Покормили рыженку и в дорогу пустились всем семейством так-то. Наметились
они, знаешь, на Красные камни к медведице Насте в гости. Малина уже давно поспела, вот Настя с медвежатами стоянку там и присмотрели.* * *
По дороге Елим остановился, любуясь на реку. Суленга, она и верно красотой завораживает. Солнце уже стянуло с речки туманистое одеяло, и заискрилась вода, поигрывая цветастыми бликами. Увидел старик, как тёзки рыженки -- птицы оляпки по перекату шмыгают. Одни птахи с камешка на камешек перепрыгивают, другие -- в воде по колени бродят, на дне там что-то высматривают. Улыбнулся Елим в бороду и на собаку загадочно посмотрел. Подмигнул Тале и говорит:
– - Вот те раз! Надо же, Ляпушка, схожесть-то у вас какая сильная!.. Недаром в честь тебя люди их оляпками прозвали...

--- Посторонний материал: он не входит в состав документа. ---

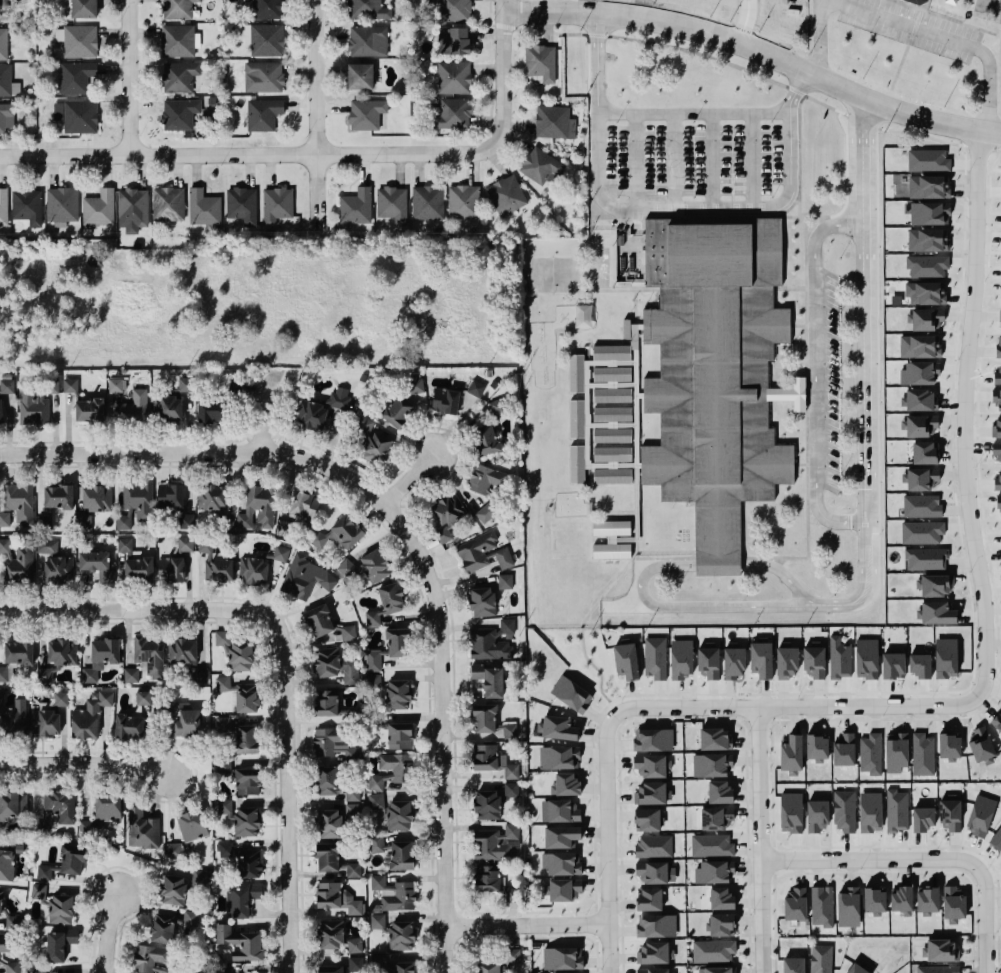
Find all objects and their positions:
building: (916, 1)
building: (949, 1)
road: (819, 4)
road: (925, 5)
park: (983, 6)
building: (84, 8)
building: (177, 9)
building: (266, 9)
building: (452, 9)
building: (367, 10)
road: (944, 17)
road: (744, 21)
road: (915, 21)
road: (491, 23)
road: (907, 24)
road: (503, 26)
parking lot: (911, 27)
road: (549, 29)
road: (596, 34)
building: (77, 40)
building: (178, 40)
building: (265, 40)
building: (367, 41)
building: (453, 41)
building: (3, 43)
road: (759, 48)
road: (699, 52)
road: (597, 59)
building: (540, 61)
road: (900, 61)
road: (490, 66)
road: (507, 74)
road: (131, 76)
building: (178, 76)
building: (263, 76)
building: (359, 76)
building: (75, 77)
building: (453, 77)
building: (7, 81)
road: (796, 85)
road: (794, 90)
road: (828, 105)
road: (693, 112)
building: (179, 114)
building: (263, 114)
building: (366, 114)
building: (452, 114)
road: (321, 115)
building: (76, 116)
building: (6, 117)
road: (862, 121)
building: (554, 122)
road: (877, 126)
road: (588, 137)
road: (939, 140)
road: (247, 151)
road: (797, 154)
parking lot: (692, 158)
road: (674, 159)
road: (711, 159)
road: (752, 159)
road: (634, 160)
building: (928, 160)
building: (540, 166)
building: (928, 186)
building: (505, 195)
building: (463, 201)
building: (427, 202)
building: (168, 203)
building: (392, 203)
building: (242, 204)
building: (276, 204)
building: (61, 205)
building: (3, 206)
building: (27, 206)
building: (356, 206)
road: (693, 207)
road: (787, 207)
building: (98, 208)
building: (132, 209)
building: (204, 209)
building: (929, 213)
road: (793, 216)
road: (642, 221)
road: (821, 228)
building: (927, 239)
building: (927, 265)
park: (551, 272)
road: (788, 286)
building: (925, 293)
building: (927, 319)
road: (796, 324)
building: (919, 346)
building: (998, 346)
building: (612, 353)
road: (861, 371)
building: (919, 372)
building: (715, 375)
road: (814, 377)
building: (997, 377)
parking lot: (829, 380)
building: (70, 385)
building: (115, 385)
building: (6, 386)
building: (475, 388)
road: (786, 393)
building: (996, 398)
building: (920, 399)
building: (35, 401)
building: (445, 401)
building: (171, 402)
building: (405, 403)
building: (134, 407)
building: (324, 408)
road: (262, 409)
building: (89, 410)
building: (1, 411)
building: (209, 411)
building: (576, 419)
building: (586, 423)
building: (611, 424)
building: (919, 426)
building: (997, 426)
road: (246, 437)
road: (258, 437)
road: (140, 439)
building: (487, 440)
building: (375, 441)
building: (924, 452)
building: (996, 452)
road: (25, 453)
building: (612, 454)
road: (799, 462)
road: (806, 471)
building: (486, 478)
building: (920, 479)
road: (411, 480)
building: (997, 482)
road: (380, 484)
road: (389, 495)
building: (170, 496)
building: (58, 497)
building: (211, 497)
building: (96, 498)
building: (16, 504)
road: (402, 504)
building: (304, 505)
building: (921, 506)
building: (999, 506)
building: (256, 507)
building: (485, 514)
building: (446, 516)
road: (827, 518)
building: (44, 520)
building: (186, 521)
building: (83, 522)
building: (286, 528)
building: (922, 532)
building: (339, 533)
building: (611, 539)
building: (185, 543)
building: (124, 544)
building: (46, 546)
road: (399, 548)
building: (483, 552)
building: (280, 553)
road: (423, 559)
building: (926, 559)
building: (18, 560)
building: (216, 562)
building: (96, 564)
building: (375, 565)
building: (346, 567)
road: (438, 568)
building: (57, 569)
building: (138, 569)
building: (170, 569)
building: (253, 569)
road: (641, 576)
building: (305, 577)
building: (506, 581)
building: (933, 585)
building: (482, 601)
building: (386, 603)
road: (172, 606)
building: (936, 613)
building: (322, 623)
building: (348, 632)
building: (221, 638)
building: (491, 641)
building: (398, 642)
road: (295, 648)
building: (18, 652)
building: (149, 654)
building: (240, 656)
building: (100, 657)
building: (655, 657)
building: (839, 657)
building: (58, 658)
building: (187, 658)
building: (681, 658)
building: (761, 658)
building: (866, 658)
building: (946, 658)
building: (626, 659)
building: (786, 660)
building: (814, 660)
building: (373, 661)
building: (708, 662)
building: (734, 662)
building: (893, 665)
building: (920, 665)
building: (335, 666)
road: (271, 668)
building: (6, 672)
building: (131, 675)
building: (487, 679)
building: (391, 691)
building: (239, 693)
building: (571, 694)
building: (59, 698)
building: (142, 698)
building: (326, 703)
road: (951, 705)
building: (349, 714)
building: (89, 715)
building: (13, 717)
building: (485, 718)
building: (183, 719)
building: (997, 722)
building: (128, 726)
building: (223, 726)
building: (559, 728)
building: (509, 730)
building: (399, 735)
building: (715, 738)
building: (247, 739)
building: (653, 739)
building: (334, 744)
building: (980, 744)
building: (950, 746)
building: (817, 747)
building: (844, 749)
building: (896, 752)
building: (791, 753)
building: (871, 754)
building: (923, 754)
building: (559, 757)
building: (493, 760)
road: (84, 763)
building: (711, 764)
building: (223, 765)
building: (650, 766)
building: (402, 770)
road: (194, 776)
building: (247, 781)
building: (333, 783)
building: (565, 784)
building: (511, 789)
building: (719, 792)
building: (650, 793)
building: (487, 804)
building: (13, 805)
building: (60, 805)
building: (107, 807)
building: (378, 807)
building: (560, 810)
building: (844, 810)
building: (897, 810)
building: (870, 811)
building: (351, 812)
building: (791, 812)
building: (950, 814)
building: (399, 815)
building: (817, 815)
building: (980, 815)
building: (240, 817)
building: (717, 818)
building: (923, 818)
building: (647, 819)
building: (329, 823)
building: (192, 825)
building: (89, 828)
building: (142, 829)
road: (288, 829)
building: (561, 836)
road: (760, 839)
building: (996, 839)
building: (497, 843)
building: (377, 845)
building: (712, 845)
building: (653, 846)
building: (173, 850)
building: (401, 855)
building: (327, 857)
building: (242, 859)
road: (869, 859)
building: (71, 862)
building: (561, 863)
building: (6, 864)
road: (122, 865)
building: (351, 869)
building: (714, 871)
building: (44, 872)
building: (652, 872)
building: (199, 877)
building: (488, 878)
building: (173, 889)
building: (564, 889)
building: (38, 891)
building: (394, 893)
building: (337, 898)
building: (721, 898)
building: (927, 898)
building: (244, 899)
building: (650, 899)
building: (901, 900)
building: (874, 901)
building: (0, 902)
building: (953, 903)
building: (795, 904)
building: (822, 905)
road: (594, 907)
building: (848, 907)
building: (59, 909)
road: (460, 912)
road: (984, 918)
building: (377, 921)
road: (594, 923)
road: (527, 924)
building: (722, 924)
building: (656, 925)
building: (169, 926)
road: (458, 926)
street lamp: (993, 933)
building: (331, 934)
building: (401, 935)
road: (114, 936)
road: (476, 938)
road: (595, 939)
road: (460, 941)
building: (240, 942)
road: (622, 943)
building: (60, 944)
building: (354, 945)
building: (942, 950)
building: (713, 951)
building: (653, 952)
road: (749, 954)
road: (774, 954)
road: (972, 954)
road: (997, 954)
building: (0, 956)
building: (512, 956)
building: (562, 958)
building: (821, 958)
building: (153, 959)
building: (355, 964)
building: (402, 965)
building: (794, 965)
building: (487, 967)
building: (38, 969)
building: (330, 969)
building: (716, 969)
building: (856, 969)
building: (937, 969)
building: (653, 970)
road: (596, 972)

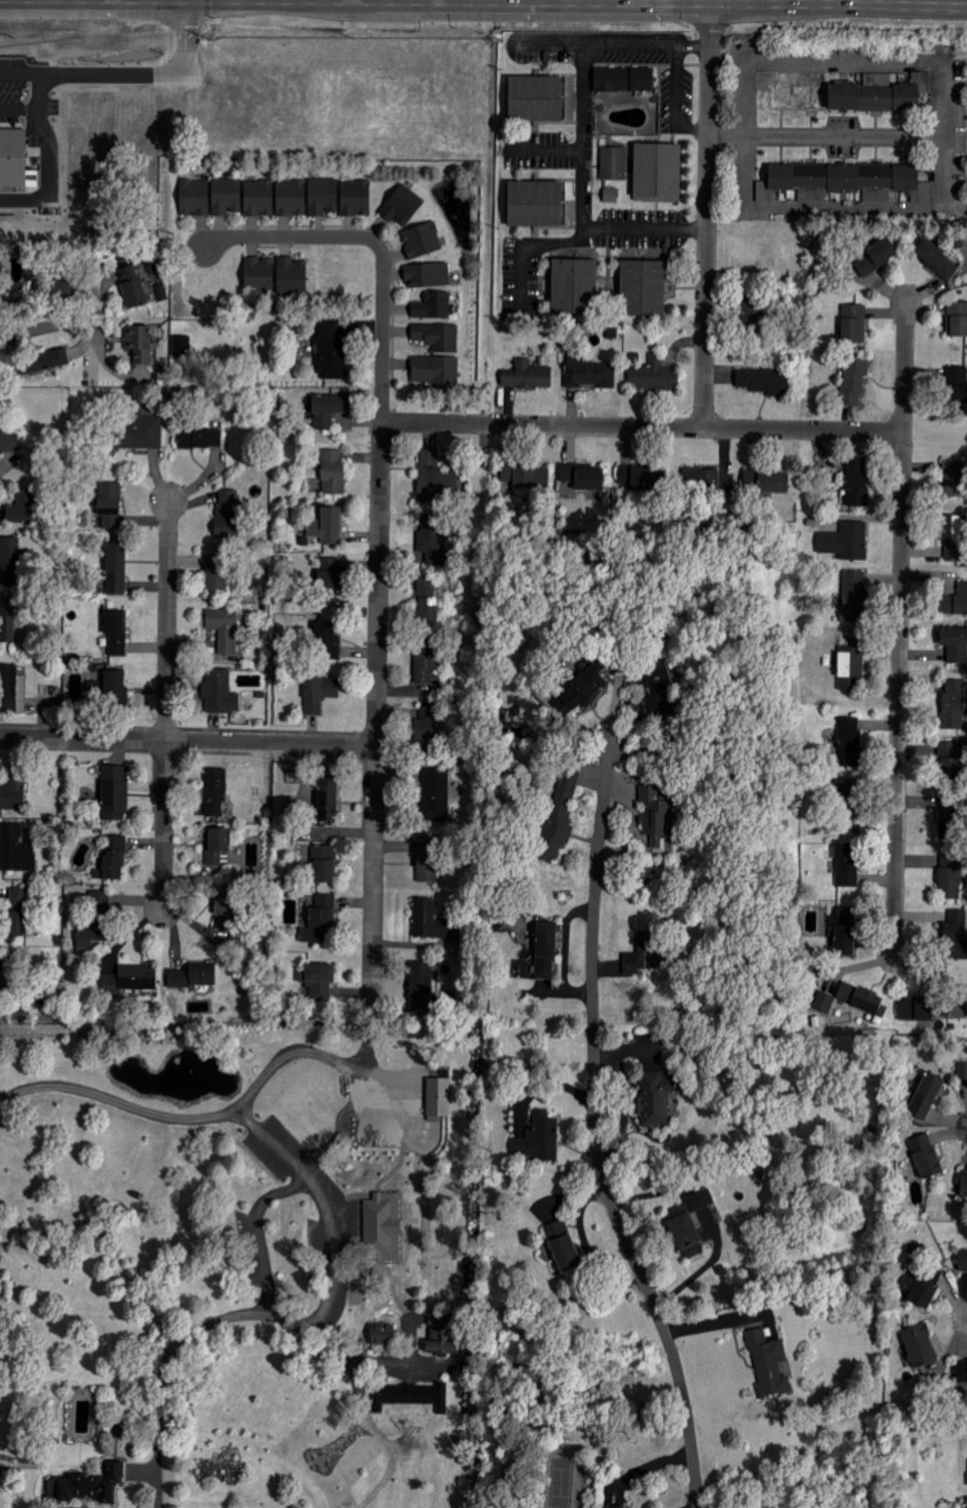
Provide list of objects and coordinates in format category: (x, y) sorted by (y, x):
road: (668, 1)
road: (577, 2)
road: (883, 59)
road: (65, 73)
building: (624, 79)
building: (879, 95)
building: (535, 98)
road: (745, 98)
building: (13, 114)
road: (584, 137)
road: (818, 137)
road: (547, 148)
building: (15, 161)
building: (614, 163)
building: (657, 171)
road: (743, 172)
building: (843, 180)
building: (226, 196)
building: (323, 196)
building: (194, 198)
building: (259, 198)
building: (291, 198)
building: (356, 198)
building: (534, 204)
building: (403, 205)
road: (877, 211)
road: (707, 216)
road: (292, 237)
building: (422, 240)
building: (877, 256)
building: (935, 258)
building: (259, 274)
building: (428, 275)
building: (292, 276)
building: (132, 286)
building: (573, 286)
building: (643, 288)
building: (433, 306)
building: (753, 308)
building: (957, 319)
building: (854, 323)
road: (48, 326)
road: (381, 333)
building: (437, 336)
building: (138, 345)
building: (184, 346)
building: (331, 352)
building: (42, 361)
building: (435, 370)
building: (590, 373)
building: (529, 376)
building: (654, 376)
building: (854, 378)
building: (763, 382)
building: (957, 385)
building: (329, 410)
road: (643, 428)
building: (139, 431)
building: (200, 438)
building: (333, 472)
building: (433, 474)
building: (583, 477)
building: (526, 478)
building: (955, 479)
building: (631, 481)
building: (713, 481)
building: (857, 482)
building: (773, 484)
building: (109, 499)
building: (22, 507)
building: (230, 513)
building: (329, 526)
building: (953, 538)
building: (846, 541)
building: (433, 542)
building: (11, 561)
building: (116, 569)
building: (217, 575)
building: (328, 584)
building: (855, 597)
building: (428, 599)
building: (955, 602)
building: (7, 623)
building: (224, 629)
road: (900, 630)
building: (116, 632)
building: (327, 642)
building: (955, 644)
building: (425, 658)
building: (851, 664)
building: (659, 686)
building: (115, 687)
building: (584, 687)
building: (8, 689)
building: (220, 693)
building: (319, 694)
building: (954, 704)
road: (166, 706)
road: (375, 719)
building: (427, 727)
road: (186, 740)
building: (851, 743)
building: (949, 761)
building: (849, 780)
building: (13, 792)
building: (115, 793)
building: (215, 793)
building: (436, 795)
building: (327, 796)
building: (560, 815)
building: (658, 819)
building: (951, 823)
building: (218, 847)
building: (15, 850)
building: (113, 860)
building: (427, 863)
building: (324, 864)
building: (847, 865)
building: (950, 877)
building: (19, 908)
building: (226, 910)
building: (319, 920)
building: (431, 922)
building: (95, 923)
building: (843, 931)
building: (955, 934)
building: (542, 949)
building: (642, 957)
building: (1, 965)
building: (193, 977)
building: (130, 981)
building: (319, 981)
building: (420, 986)
building: (860, 998)
building: (823, 1004)
building: (916, 1009)
road: (303, 1049)
building: (962, 1070)
building: (926, 1097)
building: (439, 1099)
building: (655, 1099)
road: (252, 1120)
road: (595, 1135)
building: (540, 1140)
building: (926, 1157)
building: (964, 1187)
building: (700, 1200)
building: (383, 1227)
road: (257, 1231)
building: (684, 1233)
building: (562, 1246)
building: (963, 1262)
building: (920, 1290)
road: (202, 1326)
building: (382, 1337)
building: (440, 1343)
building: (920, 1346)
building: (769, 1363)
building: (961, 1378)
building: (417, 1395)
building: (89, 1484)
building: (617, 1506)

Оляпка услышала, что кто-то похож на неё, залаяла заливисто и понеслась как угорелая к реке, со всего маху в речку плюхнулась. Поздороваться, конечно, надумала с тёзками, ну а те, несмышленые, разлетелись в разные стороны, а одна шасть в воду -- и нет её, только течение узористо так-то пошло.
Птаха-оляпка -- и впрямь примечательная, чудная птица. В речке не хуже рыбы любой шурует. По дну пешком шастает, вся как есть с головой окунается. Крылышки так-то расправит ловко, что её течением ко дну прижимает, и насекомышей и червяков из-под камней выхватывает. Ну а не рыба всё-таки, зебров нет -- на бережок выскочит или на сухую лысину валуна запрыгнет, надышится, сколь её надо, и опять на промысел.
Отряхнулась Оляпка и расстроенная назад вернулась. "Вот глупые, -- думает, -- никакого понимания нет, к ним со всей душой, а они -- врассыпную. Одна вот оступилась с камня, упала в воду и утонула. Хорошо, если никто не видел. Я, получается, виновата".
– - Рази так здороваются?
– - укорил Елим.
– - Они пока что маленькие, до твоего росту недоросли... Их защищать надо, а ты пужаешь почём зря.
Оляпка заскулила виновато, и Таля её заслонила немножко.
– - Дедушка, но она же не виновата, что пташки такие несмелые...
На Красных камнях бобры Суленгу перепружили, добрую платинёшку поставили. И в этом месте река вовсе глубокая стала. Ну и завелись в ней караси и лини рослые, и окуни на поглядку. Как стая полосатых подойдёт, так и вода кипит. Одного горбача поймаешь -- второй уже на сковородку не влезает. И щуки огромные есть. С обрыва глянешь в воду -- не то потопленное бревно лежит, не то она, зубастая разбойница, отдыхает.
Подошли на место, и Елим в который раз порадовался:
– - Эхма, любо-дорого глядеть, вон они хатки стоят! Прижились, зубастые, прижились. Дальше не пойдём, чтоб не пужнуть. Нече беспокоить зазря, мастеровых. А то -- по уму-то как сладили! Не как мы, дуралеи, люди ишо называемся, сплошным перехватом плотину ставим и радуемся. А зубастые в трёх местах речку перепружили, одна за другой по ходу течения запруды получились. Одну бы плотину поставили -- выгода, конечно, большая для бобришного народца: разлив широконький, глубина опять же подходящая, а речке каково? Худо бы ей было, худо. За плотиной меля рыбу не пустили бы, а сейчас вот ладом.
Белянка с Кукушей пошли на лужок траву смотреть, а Сердыш с Оляпкой не захотели с ними. Не очень-то они в растениях толмачат. Так-то между всякими травами разницу не шибко чтут, одни у них названия: устели-камень, устели-поле, утри-хвост, даром что, когда хворать начинают, по запаху любую нужную травку найдут, не ошибутся.
Елим достал из притайника удилище черёмуховое и стал снасть налаживать. Успеть надо, хоть рыбки какой словить, а то сейчас Настя Белянку и Кукушу увидит и тотчас же заявится. Объясняй ей потом, отчего с пустыми руками пришли.